**Excerpted passage**:
A la Recherche of the Roots of US Inequality “Exceptionalism”

A la Recherche of the Roots of US Inequality “Exceptionalism”
Branko Milanovic explores a recent paper that argues US market income inequality is generally greater than in other rich countries and that the American state redistributes less.
It has been long argued that American income inequality was, in the past 40 years or so, exceptionally high compared to other OECD countries. The latest results available by Luxembourg Income Study that harmonizes income concepts across countries show inequality in disposable (per capita) income in the US to be 41 Gini points, that is, higher than in any other similarly rich country (Germany’s Gini is 32, British 35, Italian 35, Dutch 28). So, this part is not controversial.
What is more controversial is technical (as opposed to substantive) explanation for this “exceptionalism”. Some people have argued that US market income inequality (that is, inequality before government redistribution through social transfers and direct taxes) is not much higher than elsewhere and that the entire explanation has to do with an insufficiently redistributive state. In simple terms, the argument is that the market generates same inequality in the US and Sweden, but Sweden redistributes much more through pensions, unemployment benefits, social assistance etc., and also taxes the rich more, so in the end disposable (after transfers and taxes) income inequality in Sweden is less than in the United States.
Janet Gornick, Nathaniel Johnson and I have recently looked at this more carefully. Without going through all explanations (which can be found in the paper here), we conclude that this is not entirely true: US market income inequality is generally greater than in other rich countries and  the American state redistributes less. So, we argue, both the underlying (market) inequality is high and redistribution is relatively weak.
But one can go further than that, and ask the following question: what part of redistribution is “weak”: is it that US transfers are small and not sufficiently pro-poor, or is it that US direct taxes are not sufficiently progressive?
Now, I look at that issue in the following way. I define as “poor” the bottom 40% of individuals when people are ranked by their market income inclusive of government-paid pensions (social security in the US) which can be regarded as deferred wages.  I then look at how the income share of these very same people varies as we include other social transfers and finally as we deduct direct taxes. (Note that this calculation can be done only if you have access to micro data, as is the case with LIS data, because you need to “fix” these people and look at their income and income share as they go through the process of redistribution.)
We expect that the share of the “poor” increases as the state moves in to redistribute income. Indeed, in 2016 (the latest year for which we have US data), the “poor” received 11.7% of overall market income, but their share went up to 13.4% of income when we include all social transfers, and increased further to 15.8% when we include taxes too. (Note again that these are the same people throughout). The gain for the “poor” is thus 1.7 percentage points from social transfers (13.4-11.7) and an additional 2.4 percentage points from taxes (15.8-13.4). 
We can write it out:
In the US, the “poor” gain 1.7 points thanks to social transfers and 2.4 points thanks to taxes.

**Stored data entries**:
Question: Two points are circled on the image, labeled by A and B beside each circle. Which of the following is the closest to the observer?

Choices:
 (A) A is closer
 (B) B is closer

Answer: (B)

**Exercise directions**: Summarize the passage on US inequality in two sentences. The rows aren't needed for this task.

**Output**: US disposable income inequality, at 41 Gini points, is higher than in any other similarly rich country, and a paper by Janet Gornick, Nathaniel Johnson and Branko Milanovic concludes that US market income inequality is generally greater than in other rich countries and that the American state redistributes less. For the bottom 40% ranked by market income including government-paid pensions, the 2016 US share of income rose from 11.7% of market income to 13.4% with social transfers and to 15.8% after taxes, a gain of 1.7 points from transfers and 2.4 points from taxes.